As advertisers weigh the growing number of options in terms of which retail media networks to partner with or combine, standardisation also becomes important. Sellier noted that different metric definitions across networks makes it “very difficult” to compare performance.
“As we move toward fragmented retail media networks, brands will need to make a choice about whether they want to go more centralised or take the risk of going more fragmented and analysing performance across different partners, and this means facing difficult conversations with transparency and clarity,” he said.
“Some meetings might feel difficult. Sometimes it might require different iterative conversations in order to get to a robust test outcome that you can then scale across the wider business,” he noted.
The challenge is to ensure retailers and advertisers are “in control” of the various methodologies used to measure retail media while understanding how different channels perform individually and in combination at various stages of the customer journey.Tesco outperforms festive market as Sainsbury’s hits six-year high
Sellier also emphasised the importance of establishing benchmarks for retail media measurement and conducting analysis during campaigns.
In October last year, Tesco expanded its retail media offering with a new measurement framework developed in collaboration with advertisers, agencies and industry bodies with the intention of setting a new industry standard for retail media measurement.
The retailer claims the full-funnel measurement approach includes a range of solutions to provide “detailed and incremental” insights for advertisers, with omnichannel attribution to follow this year.
“If we don’t know how well we’re performing relative to something else, we can never truly understand the value of our media,” Sellier said.
“Sure, we might have driven sales, but how did the category perform? Was it on during a promotion? How do we separate amongst media and the promotion effect?”
Blended approach
Elsewhere, Tesco observed an increase in what it calls “blended shopping”, where shoppers research online before making in-store purchases.
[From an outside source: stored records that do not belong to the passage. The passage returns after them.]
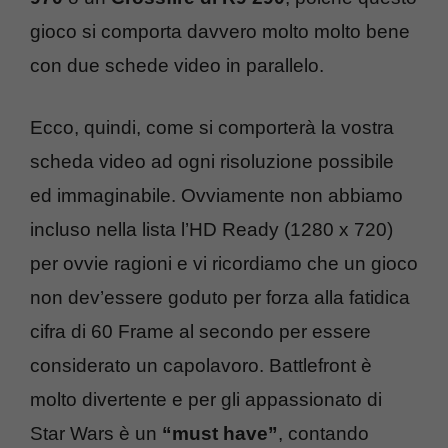
gioco si comporta davvero molto molto bene
con due schede video in parallelo.
Ecco, quindi, come si comporterà la vostra
scheda video ad ogni risoluzione possibile
ed immaginabile. Ovviamente non abbiamo
incluso nella lista l’HD Ready (1280 x 720)
per ovvie ragioni e vi ricordiamo che un gioco
non dev’essere goduto per forza alla fatidica
cifra di 60 Frame al secondo per essere
considerato un capolavoro. Battlefront è
molto divertente e per gli appassionato di
Star Wars è un
“must have”
, contando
“We’re receiving many more users, many more orders, but outgrowing these still is our growth in overall traffic to the site,” explained client strategy manager, Jamie Howett.
“We believe this is reflective of what will continue to be the growing influence of online informing purchase decisions across all environments, as shoppers spend more time mentally curating their baskets.”
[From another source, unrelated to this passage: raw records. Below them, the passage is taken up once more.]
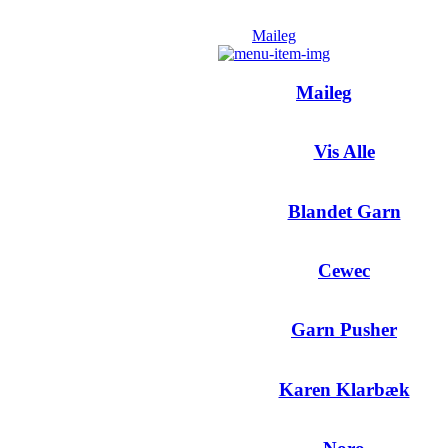
Maileg
Maileg
Vis Alle
Blandet Garn
Cewec
Garn Pusher
Karen Klarbæk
Over half of Tesco.com users visit the site to check prices and promotions, while many also seek product information and inspiration for their next shop. In the past year, average monthly traffic to Tesco.com has risen by 12%.
“Brands have a bigger opportunity than ever to realise more growth by coordinating the complementary roles of digital and physical environments embedding strategies that make their products easy to find, therefore easy to research and ultimately easy to buy.”